**What needs to be done:** Print the data below word for word, leaving out the pictures.

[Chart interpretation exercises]
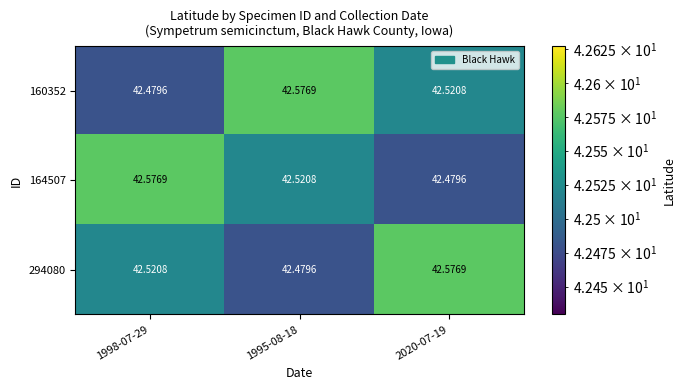

Is the value of 160352 at 1995-08-18 greater than the value of 294080 at 1998-07-29?

Yes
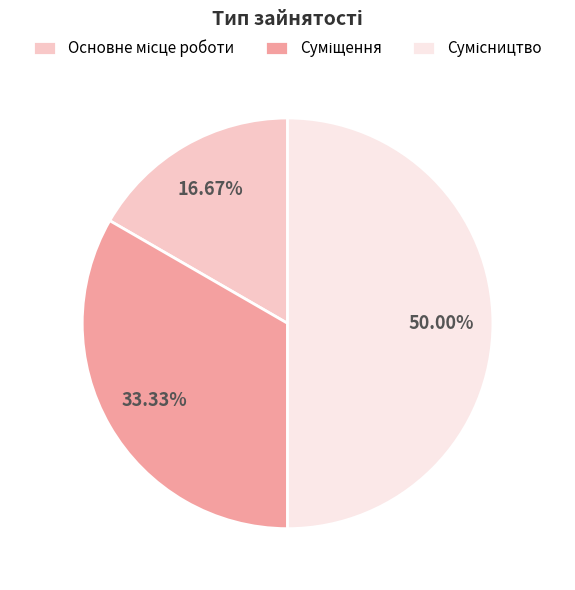

Which category has the biggest portion of the pie?

Сумісництво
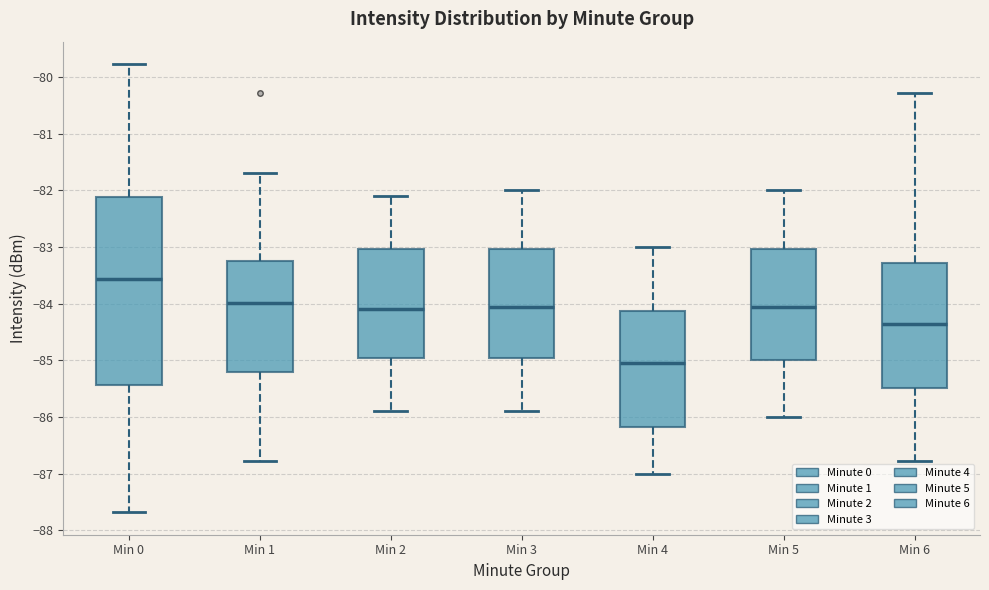

Where does the upper whisker of the box for Min 3 end on the y-axis? The values are not printed on the chart, so give them approximately, as read against the axis.

-82.0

**Expected output:**
Is the value of 160352 at 1995-08-18 greater than the value of 294080 at 1998-07-29?

Yes

Which category has the biggest portion of the pie?

Сумісництво

Where does the upper whisker of the box for Min 3 end on the y-axis? The values are not printed on the chart, so give them approximately, as read against the axis.

-82.0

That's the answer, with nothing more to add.